There is also a lack of housing in big cities. It’s a long wait to get a ‘first hand contract’ for an apartment in a city like Stockholm. It took my partner eight years to move to the top of the queue to get our apartment. Gentrification of public housing happens when apartments are renovated and the rent goes up to reflect the new utilities’ value. Whole apartment buildings are flushed of their old tenants and refilled with new, wealthier ones.

New Zealanders can recognise these problems. Our housing crisis is built from the same neoliberal assaults on public assets. However New Zealand embraced neoliberalism far earlier and wider than Sweden did and therefore our crisis looks much more bleak. Symptoms include people sleeping in cars, families living long-term in motels, tenants being harassed by landlords, children hospitalised due to living in crowded, damp, mouldy homes, and it being considered a rite of passage to live in disgusting, cold, and unhealthy student flats.

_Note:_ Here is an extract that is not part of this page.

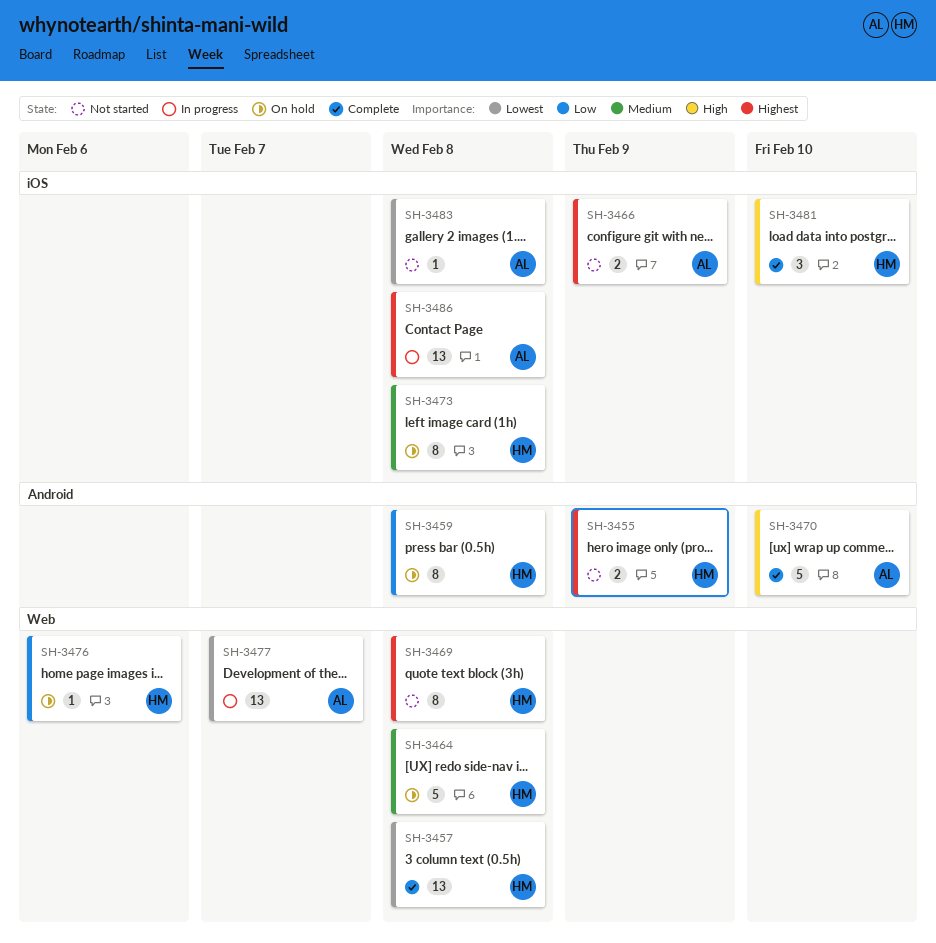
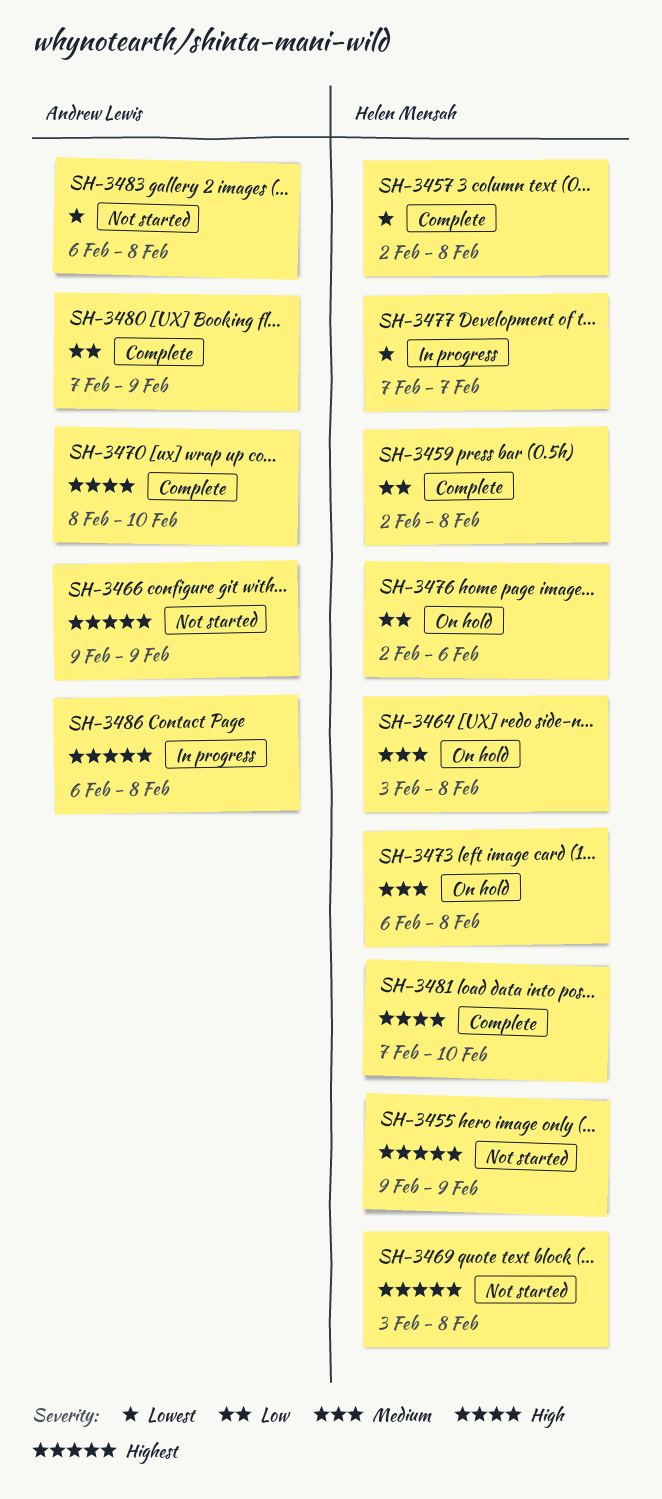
SH-3459, status: On hold -> Complete
SH-3477, owner: Andrew Lewis -> Helen Mensah
SH-3480: none -> present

Swedes have benefitted from the practice of treating housing as a human right. Combined, a strong tenants union and the long reign of the Social Democrat party have invested time, effort, and funding into new builds and maintenance. Tenants feel they belong in their homes and can stay for life as long as they pay rent and do not disturb their neighbours.

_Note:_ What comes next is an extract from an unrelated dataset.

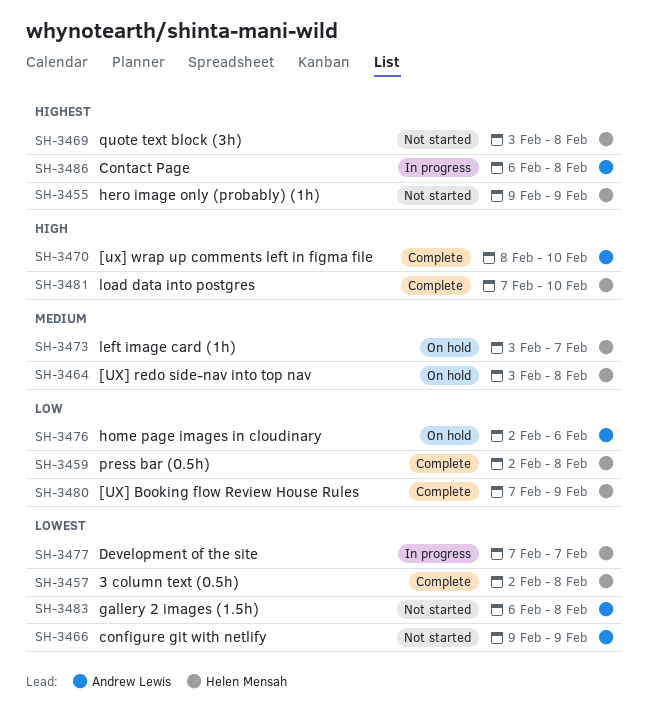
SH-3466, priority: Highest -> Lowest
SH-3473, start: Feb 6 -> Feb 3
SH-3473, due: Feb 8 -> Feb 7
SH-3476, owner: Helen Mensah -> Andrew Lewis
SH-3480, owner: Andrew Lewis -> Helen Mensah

New Zealand used to have much in common with the Swedish welfare state before a shift to neoliberalism in the 1980s. Now our housing crisis calls for a return to ambitious public investments like the Miljonprojam, a strong tenants union to keep landlords accountable, and the hardest thing of all – a shift in public opinion to create a culture where we view housing as a basic human right and homelessness as a failure of the state.